The firm said that local authorities will do everything in their power to delay a default and then mitigate the economic fallout.
“Those efforts will likely focus upon rescuing certain Evergrande creditors – in particular unpaid contractors and suppliers, and home buyers who have prepaid for unfinished apartments – rather than Evergrande itself,” said Dinny McMahon, the Enodo analyst who is also the author of China’s Great Wall of Debt.
“As for the impact of the financial system, it’s likely to be minimal, with bondholders taking a steep haircut but the banks walking away relatively unscathed,” he added.
Last week, China’s Evergrande Group warned in its first-half earnings report that it might default on its debt, and the markets were worried that if a bailout fails to materialise it might destabilise the financial system and the broader economy.
The concern was, even if the financial system emerges relatively unscathed, an Evergrande default could affect the real economy in three direct ways:
- Homebuyers who stumped up for their apartments in advance of completion – an important fundraising tool used by all Chinese developers – won’t receive what they paid for.
- Suppliers and contractors will find themselves permanently out of pocket.
- Many of Evergrande’s projects will never be completed, affecting economic activity.
According to Enodo, efforts to address their issues will likely be led by the Guangdong and Shenzhen provincial authorities rather than the central government.
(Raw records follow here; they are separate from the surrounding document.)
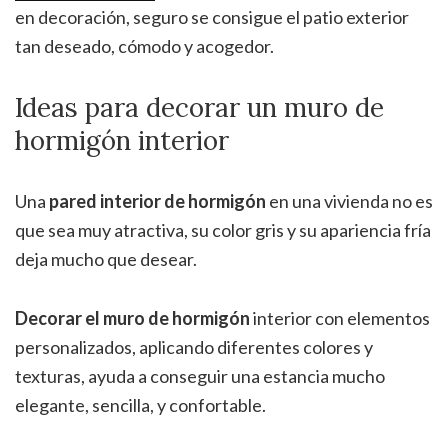
en decoración, seguro se consigue el patio exterior
tan deseado, cómodo y acogedor.
Ideas para decorar un muro de
hormigón interior
Una
pared interior de hormigón
en una vivienda no es
que sea muy atractiva, su color gris y su apariencia fría
deja mucho que desear.
Decorar el muro de hormigón
interior con elementos
personalizados, aplicando diferentes colores y
texturas, ayuda a conseguir una estancia mucho
elegante, sencilla, y confortable.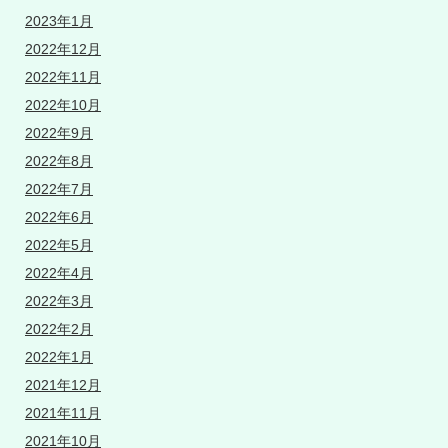
2023年1月
2022年12月
2022年11月
2022年10月
2022年9月
2022年8月
2022年7月
2022年6月
2022年5月
2022年4月
2022年3月
2022年2月
2022年1月
2021年12月
2021年11月
2021年10月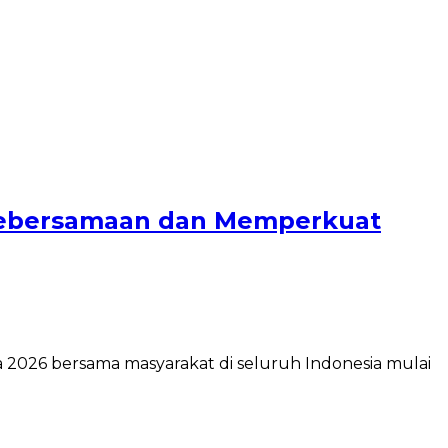
 Kebersamaan dan Memperkuat
 2026 bersama masyarakat di seluruh Indonesia mulai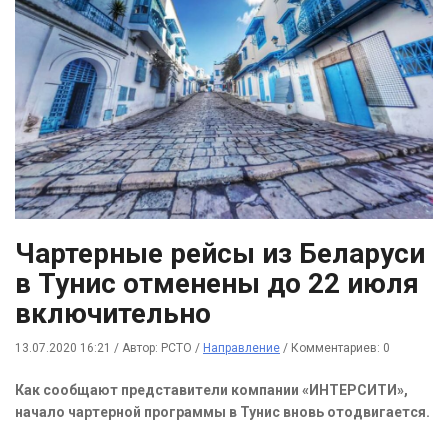
Чартерные рейсы из Беларуси
в Тунис отменены до 22 июля
включительно
13.07.2020 16:21
/
Автор: РСТО
/
Направление
/
Комментариев: 0
Как сообщают представители компании «ИНТЕРСИТИ»,
начало чартерной программы в Тунис вновь отодвигается.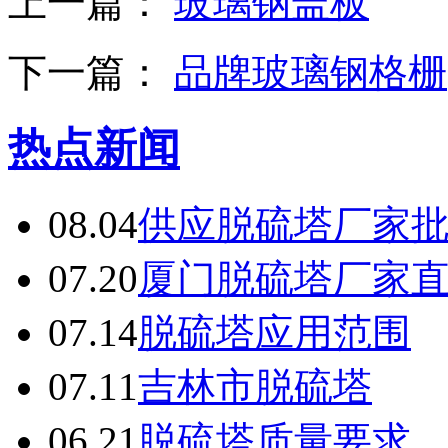
上一篇：
玻璃钢盖板
下一篇：
品牌玻璃钢格栅
热点新闻
08.04
供应脱硫塔厂家
07.20
厦门脱硫塔厂家
07.14
脱硫塔应用范围
07.11
吉林市脱硫塔
06.21
脱硫塔质量要求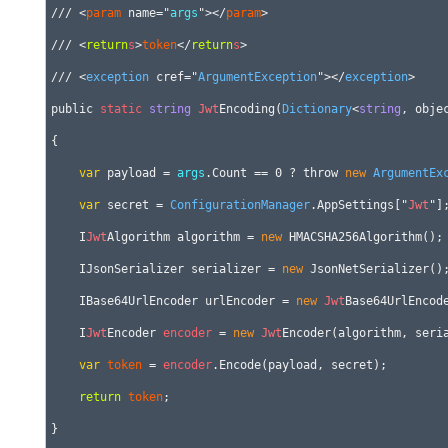
/// <
param
 name="
args
"></
param
>

/// <
return
s
>
token
</
return
s
>

/// <
exception
 cref="
ArgumentException
"></
exception
>

public 
static
string
Jwt
Encoding(
Dictionary
<
string
, obje
{

var
 payload = 
args
.Count == 0 ? throw 
new
ArgumentEx
var
 secret = 
ConfigurationManager
.AppSettings["
Jwt
"];
    I
Jwt
Algorithm algorithm = 
new
 HMACSHA256Algorithm();

    IJsonSerializer serializer = 
new
 JsonNetSerializer();
    IBase64UrlEncoder urlEncoder = 
new
Jwt
Base64UrlEncode
    I
Jwt
Encoder 
encoder
 = 
new
Jwt
Encoder(algorithm, seria
var
token
 = 
encoder
.Encode(payload, secret);

return
token
;

}
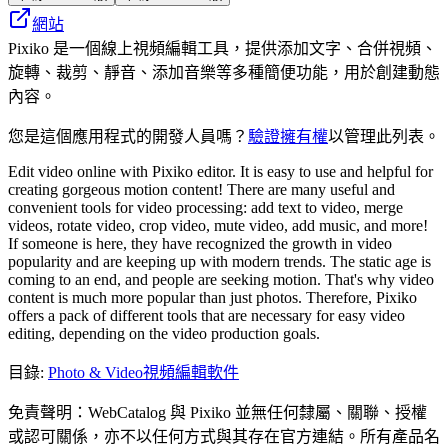
網站
Pixiko 是一個線上視頻編輯工具，提供添加文字、合併視頻、
旋轉、裁剪、靜音、添加音樂等多種簡便功能，用於創建動態
內容。
您是這個應用程式的開發人員嗎？
驗證擁有權
以管理此列表。
Edit video online with Pixiko editor. It is easy to use and helpful for
creating gorgeous motion content! There are many useful and
convenient tools for video processing: add text to video, merge
videos, rotate video, crop video, mute video, add music, and more!
If someone is here, they have recognized the growth in video
popularity and are keeping up with modern trends. The static age is
coming to an end, and people are seeking motion. That's why video
content is much more popular than just photos. Therefore, Pixiko
offers a pack of different tools that are necessary for easy video
editing, depending on the video production goals.
目錄
:
Photo & Video
視頻編輯軟件
免責聲明：WebCatalog 與 Pixiko 並無任何隸屬、關聯、授權
或認可關係，亦不以任何方式與其存在官方連結。所有產品名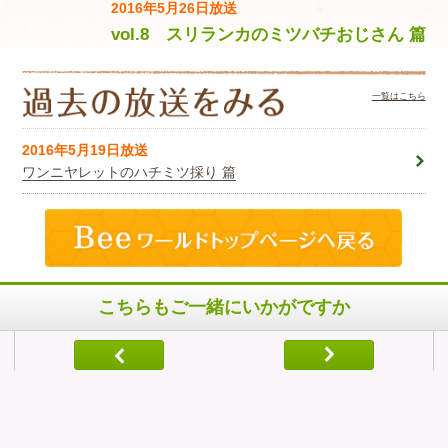
2016年5月26日放送
vol.8 スリランカのミツバチおじさん 篇
一覧はこちら
2016年5月19日放送
ワンニヤレットのハチミツ採り 篇
こちらもご一緒にいかがですか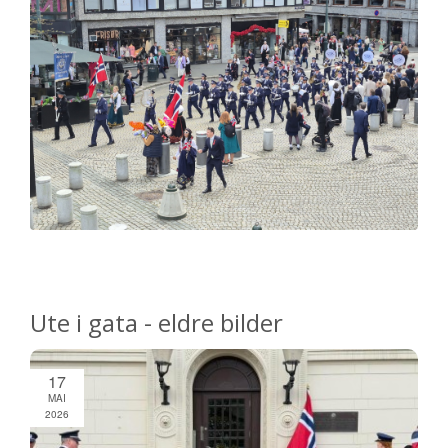
Ute i gata - eldre bilder
17
MAI
2026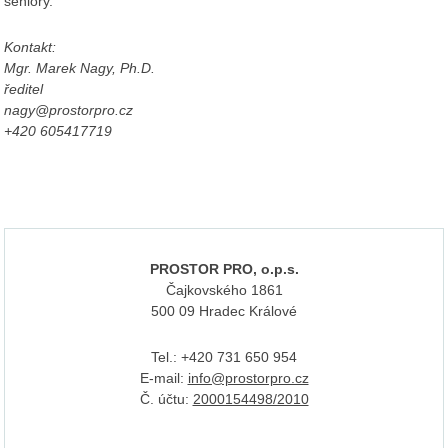
seniory.
Kontakt:
Mgr. Marek Nagy, Ph.D.
ředitel
nagy@prostorpro.cz
+420 605417719
PROSTOR PRO, o.p.s.
Čajkovského 1861
500 09 Hradec Králové
Tel.: +420 731 650 954
E-mail:
info@prostorpro.cz
Č. účtu:
2000154498/2010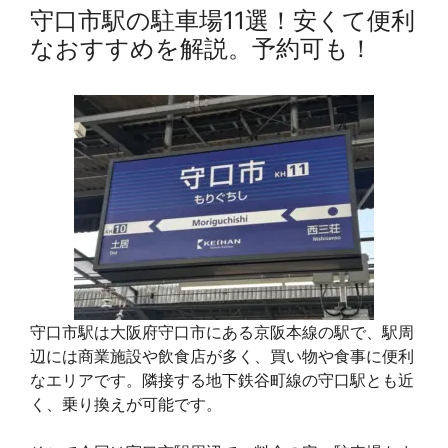
守口市駅の駐車場11選！安くて便利
なおすすめを解説。予約可も！
守口市駅は大阪府守口市にある京阪本線の駅で、駅周
辺には商業施設や飲食店が多く、買い物や食事に便利
なエリアです。隣接する地下鉄谷町線の守口駅とも近
く、乗り換えが可能です。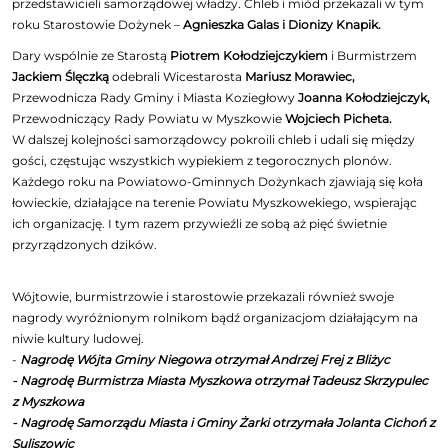
przedstawicieli samorządowej władzy. Chleb i miód przekazali w tym
roku Starostowie Dożynek –
Agnieszka Galas i Dionizy Knapik.
Dary wspólnie ze Starostą
Piotrem Kołodziejczykiem
i Burmistrzem
Jackiem Ślęczką
odebrali Wicestarosta
Mariusz Morawiec,
Przewodnicza Rady Gminy i Miasta Koziegłowy
Joanna Kołodziejczyk,
Przewodniczący Rady Powiatu w Myszkowie
Wojciech Picheta.
W dalszej kolejności samorządowcy pokroili chleb i udali się między
gości, częstując wszystkich wypiekiem z tegorocznych plonów.
Każdego roku na Powiatowo-Gminnych Dożynkach zjawiają się koła
łowieckie, działające na terenie Powiatu Myszkowekiego, wspierając
ich organizację. I tym razem przywieźli ze sobą aż pięć świetnie
przyrządzonych dzików.
Wójtowie, burmistrzowie i starostowie przekazali również swoje
nagrody wyróżnionym rolnikom bądź organizacjom działającym na
niwie kultury ludowej.
-
Nagrodę Wójta Gminy Niegowa otrzymał Andrzej Frej z Bliżyc
- Nagrodę Burmistrza Miasta Myszkowa otrzymał Tadeusz Skrzypulec
z Myszkowa
- Nagrodę Samorządu Miasta i Gminy Żarki otrzymała Jolanta Cichoń z
Suliszowic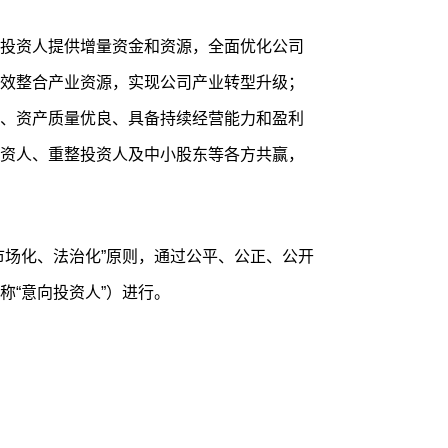
投资人提供增量资金和资源，全面优化公司
效整合产业资源，实现公司产业转型升级；
、资产质量优良、具备持续经营能力和盈利
资人、重整投资人及中小股东等各方共赢，
市场化、法治化”原则，通过公平、公正、公开
称“意向投资人”）进行。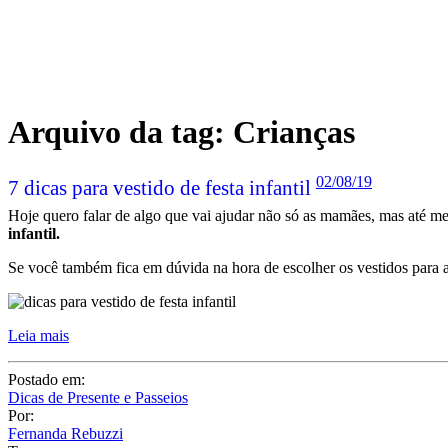
Arquivo da tag:
Crianças
02/08/19
7 dicas para vestido de festa infantil
Hoje quero falar de algo que vai ajudar não só as mamães, mas até me
infantil.
Se você também fica em dúvida na hora de escolher os vestidos para a
Leia mais
Postado em:
Dicas de Presente e Passeios
Por:
Fernanda Rebuzzi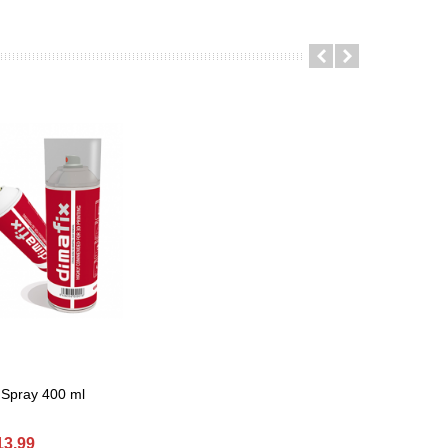
Spray 400 ml
et
13.99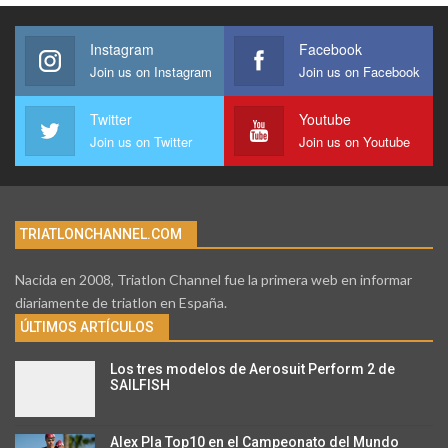
Instagram
Facebook
Join us on Instagram
Join us on Facebook
Twitter
Youtube
Join us on Twitter
Join us on Youtube
TRIATLONCHANNEL.COM
Nacida en 2008, Triatlon Channel fue la primera web en informar
diariamente de triatlon en España.
ÚLTIMOS ARTÍCULOS
Los tres modelos de Aerosuit Perform 2 de
SAILFISH
Alex Pla Top10 en el Campeonato del Mundo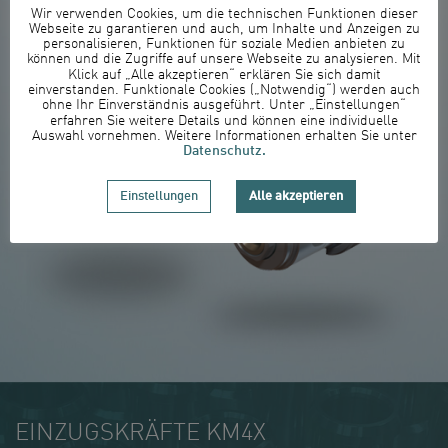
Wir verwenden Cookies, um die technischen Funktionen dieser
Webseite zu garantieren und auch, um Inhalte und Anzeigen zu
personalisieren, Funktionen für soziale Medien anbieten zu
können und die Zugriffe auf unsere Webseite zu analysieren. Mit
Klick auf „Alle akzeptieren“ erklären Sie sich damit
einverstanden. Funktionale Cookies („Notwendig“) werden auch
ohne Ihr Einverständnis ausgeführt. Unter „Einstellungen“
erfahren Sie weitere Details und können eine individuelle
Auswahl vornehmen. Weitere Informationen erhalten Sie unter
Datenschutz.
Einstellungen
Alle akzeptieren
EINZUGSKRÄFTE KM4X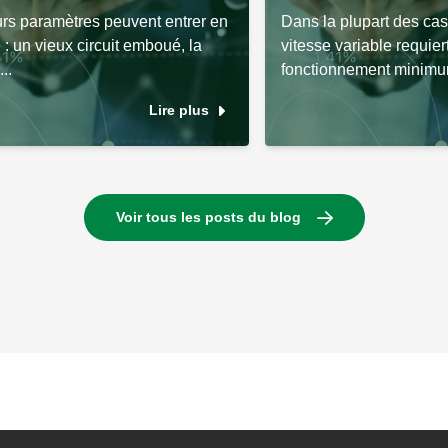
urs paramètres peuvent entrer en
Dans la plupart des cas,
: un vieux circuit emboué, la
vitesse variable requier
..
fonctionnement minimu
Lire plus
Voir tous les posts du blog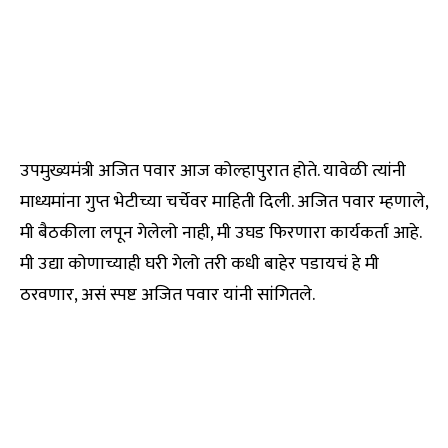
उपमुख्यमंत्री अजित पवार आज कोल्हापुरात होते. यावेळी त्यांनी
माध्यमांना गुप्त भेटीच्या चर्चेवर माहिती दिली. अजित पवार म्हणाले,
मी बैठकीला लपून गेलेलो नाही, मी उघड फिरणारा कार्यकर्ता आहे.
मी उद्या कोणाच्याही घरी गेलो तरी कधी बाहेर पडायचं हे मी
ठरवणार, असं स्पष्ट अजित पवार यांनी सांगितले.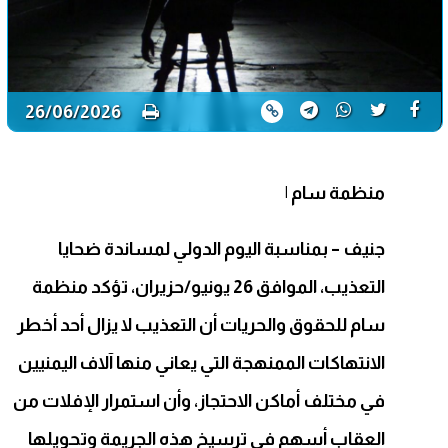
26/06/2026
منظمة سام
|
جنيف – بمناسبة اليوم الدولي لمساندة ضحايا
التعذيب، الموافق 26 يونيو/حزيران، تؤكد منظمة
سام للحقوق والحريات أن التعذيب لا يزال أحد أخطر
الانتهاكات الممنهجة التي يعاني منها آلاف اليمنيين
في مختلف أماكن الاحتجاز، وأن استمرار الإفلات من
العقاب أسهم في ترسيخ هذه الجريمة وتحويلها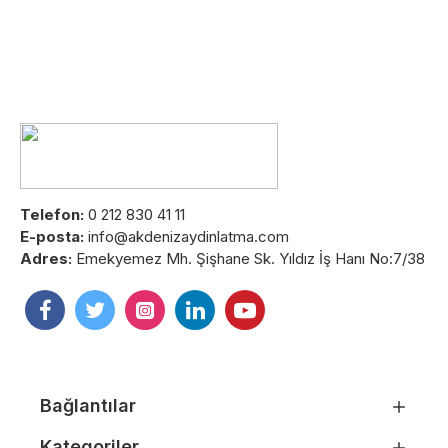
Telefon:
0 212 830 41 11
E-posta:
info@akdenizaydinlatma.com
Adres:
Emekyemez Mh. Şişhane Sk. Yıldız İş Hanı No:7/38
Bağlantılar
Kategoriler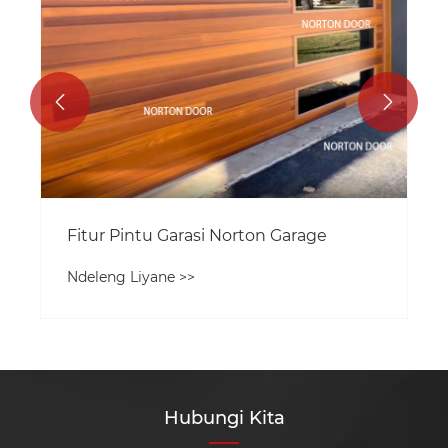


Fitur Pintu Garasi Norton Garage
Ndeleng Liyane >>
Hubungi Kita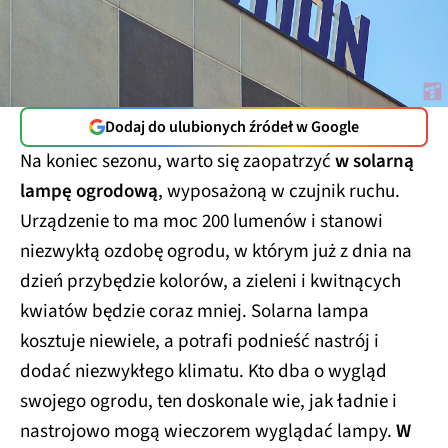
Dodaj do ulubionych źródeł w Google
Na koniec sezonu, warto się zaopatrzyć
w solarną
lampę ogrodową
, wyposażoną w czujnik ruchu.
Urządzenie to ma moc 200 lumenów i stanowi
niezwykłą ozdobę ogrodu, w którym już z dnia na
dzień przybędzie kolorów, a zieleni i kwitnących
kwiatów będzie coraz mniej. Solarna lampa
kosztuje niewiele, a potrafi podnieść nastrój i
dodać niezwykłego klimatu. Kto dba o wygląd
swojego ogrodu, ten doskonale wie, jak ładnie i
nastrojowo mogą wieczorem wyglądać lampy.
W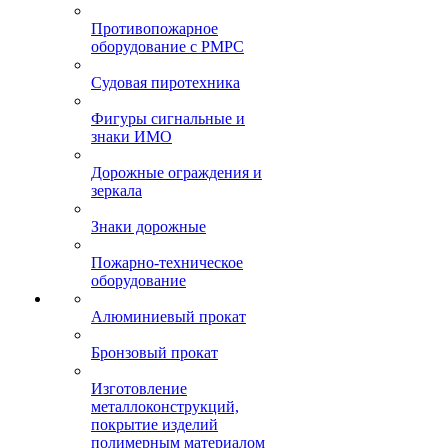
Противопожарное
оборудование с РМРС
Судовая пиротехника
Фигуры сигнальные и
знаки ИМО
Дорожные ограждения и
зеркала
Знаки дорожные
Пожарно-техническое
оборудование
Алюминиевый прокат
Бронзовый прокат
Изготовление
металлоконструкций,
покрытие изделий
полимерным материалом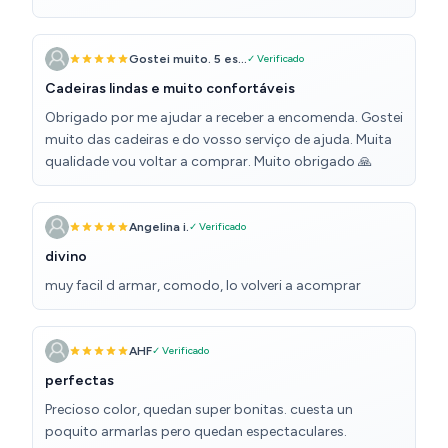
Gostei muito. 5 es...
✓ Verificado
Cadeiras lindas e muito confortáveis
Obrigado por me ajudar a receber a encomenda. Gostei
muito das cadeiras e do vosso serviço de ajuda. Muita
qualidade vou voltar a comprar. Muito obrigado 🙏
Angelina i.
✓ Verificado
divino
muy facil d armar, comodo, lo volveri a acomprar
AHF
✓ Verificado
perfectas
Precioso color, quedan super bonitas. cuesta un
poquito armarlas pero quedan espectaculares.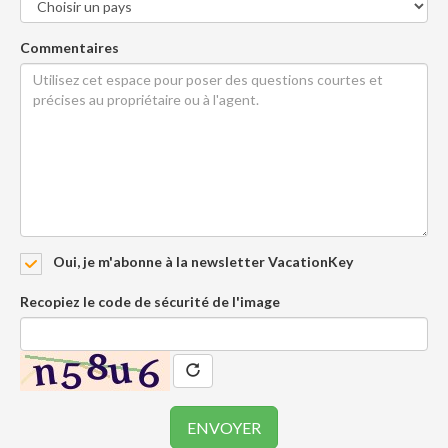
Commentaires
Oui, je m'abonne à la newsletter VacationKey
Recopiez le code de sécurité de l'image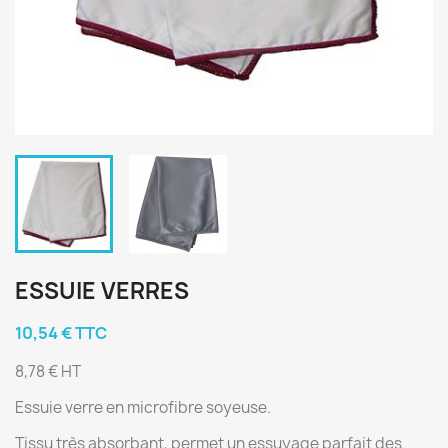
ESSUIE VERRES
10,54 € TTC
8,78 € HT
Essuie verre en microfibre soyeuse.
Tissu très absorbant, permet un essuyage parfait des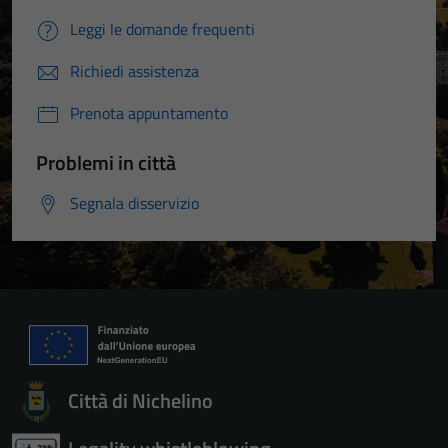
Leggi le domande frequenti
Richiedi assistenza
Prenota appuntamento
Problemi in città
Segnala disservizio
Città di Nichelino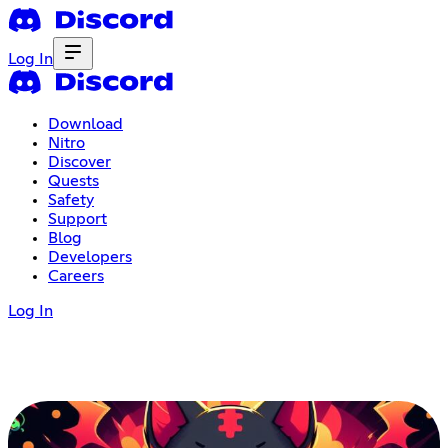
Log In
Download
Nitro
Discover
Quests
Safety
Support
Blog
Developers
Careers
Log In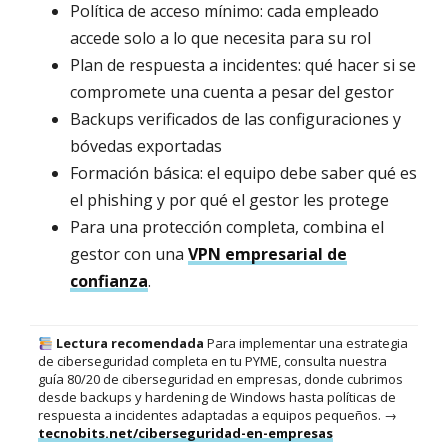
Política de acceso mínimo: cada empleado
accede solo a lo que necesita para su rol
Plan de respuesta a incidentes: qué hacer si se
compromete una cuenta a pesar del gestor
Backups verificados de las configuraciones y
bóvedas exportadas
Formación básica: el equipo debe saber qué es
el phishing y por qué el gestor les protege
Para una protección completa, combina el
gestor con una
VPN empresarial de
confianza
.
Lectura recomendada
Para implementar una estrategia
de ciberseguridad completa en tu PYME, consulta nuestra
guía 80/20 de ciberseguridad en empresas, donde cubrimos
desde backups y hardening de Windows hasta políticas de
respuesta a incidentes adaptadas a equipos pequeños. →
tecnobits.net/ciberseguridad-en-empresas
“Already we’ve seen local authorities taking steps to ease pressure on Evergrande. They’ve required all court cases against the developer to be centralised in Guangzhou, which will make it harder for creditors to freeze assets,” said McMahon.
Local authorities will also strive to ensure that housing projects in which people have prepaid for apartments get finished, he added.
That could mean provincial and city authorities around the country mobilise their state-owned developers to buy out Evergrande’s stake in local projects, just as state firms in Shenzhen have been doing up until now.
Beijing has dealt with a string of high-profile bailouts and corporate restructurings since the central bank took control of Baoshang Bank in early 2019.
The government has explicitly maintained a strategy of devising a solution based on the merits of each case while the authorities have worked to prevent any financial instability, according to Enodo.
However, they have strived to do so in a way that minimises both the cost to the central government and disruption to the economy. Those principles will be on display again in the treatment of Evergrande, the firm said.
China’s non-performing loans ratio.
Source: Enodo Economics, CEIC
Finally, the authorities will likely strive to ensure that Evergrande’s contractors and suppliers get paid, McMahon said, adding: “Buying out Evergrande’s equity in certain developments will likely help toward that, but other options are available as well.”
“Consequently, it’s unlikely that the authorities will bail out the developer but they will do all they can to rescue certain creditors and limit the economic fallout,” he said.